4. Self-regulatory organizations
Following the crash of Silicon Valley Bank in March 2023, there has been a general increase of focus on self-regulatory organizations (SROs). This looks set to continue, with the SEC placing SROs fourth on their list of priorities. The regulator is looking to see whether national securities exchanges are meeting their obligations to enforce compliance with SRO rules and federal securities laws. As well as this, the SEC will be conducting a risk-based oversight examination of FINRA as standard.
5. Clearing agencies: credit risk, financial resource, and operational risk
The Dodd-Frank Act behooves the SEC to examine each systematically important clearing agency on an annual basis. With that in mind, the SEC will be looking to conduct its annual examinations to ensure that clearing agencies have policies and procedures in place to ensure that they have sufficient financial resources, are protecting against credit risk, are managing member defaults, and are tackling operational risks. As seen in other priority areas, liquidity models, internal audit functions, and third-party service provider risks will be areas of focus for the regulator.

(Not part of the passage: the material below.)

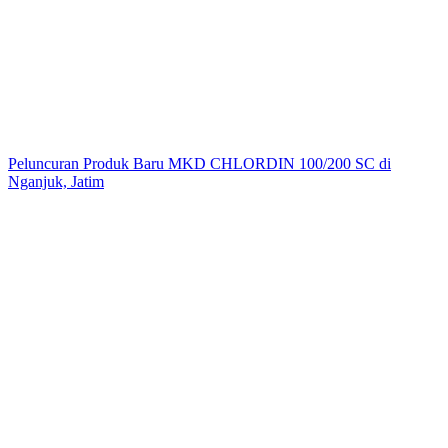
Peluncuran Produk Baru MKD CHLORDIN 100/200 SC di
Nganjuk, Jatim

6. Other market participants: compliance with new rules
More generally, the SEC has highlighted municipal advisors, transfer agents, and security-based swaps dealers as other market participants of interest. For municipal advisors, MSRB Rule G-46 will come into force on March 1, 2024. With this in mind, the SEC will be focusing on compliance with this rule in the second half of Fiscal Year 2024.
7. Risk areas impacting market participants: third-party risk, crypto, and AML
The final priority of the SEC is in fact a number of priorities, or rather a series of risks that pose a challenge to compliance teams across the gamut of financial services.
Firstly, operational resilience and information security continue to pose challenges to firms. The SEC will be looking to see that firms have implemented practices to prevent interruptions to mission-critical services, and protect investor information, records, and assets. In particular, the SEC will be looking at whether policies and controls have been implemented to conduct effective oversight of third-party vendors. It will be especially important to see whether third parties have been adequately vetted for their resilience to cyber-related incidents, as well as their ability to safeguard records and information. Cybersecurity is now a well-established compliance risk, and one that continues to feature on the SEC’s agenda.
Secondly, and in the most forward-looking chapter of the SEC’s 2024 Examination Priorities, the SEC is committing to look at crypto assets and emerging financial technology – unsurprising given the regulator’s well documented dealings and declarations with Crypto over the last year. This includes features such as automated investment advice, more technological trading algorithms, and artificial intelligence. Interestingly, while generative AI is now widely considered a compliance risk, it is not highlighted as a priority focus for the SEC in the coming year, which is a surprise given previous hints that the regulator would be writing rules around AI in late 2023.
Turning again to regulatory compliance, the SEC has tabled Regulation Systems Compliance and Integrity (SCI) as a priority area, particularly features associated with operational capabilities.
Finally, and again unsurprisingly, anti-money laundering (AML) programs will be keenly monitored by the SEC in 2024. Interestingly, while the SEC is prioritizing AML, it makes no reference to the importance of surveillance systems – in yet another unlikely omission.
Overall, the SEC’s 2024 Examination Priorities are more ‘zombie’ than blockbuster – prioritising perennial, conventional issues over emerging threats to financial services. It will be interesting to see whether the regulator sticks to a more conventional approach in practice.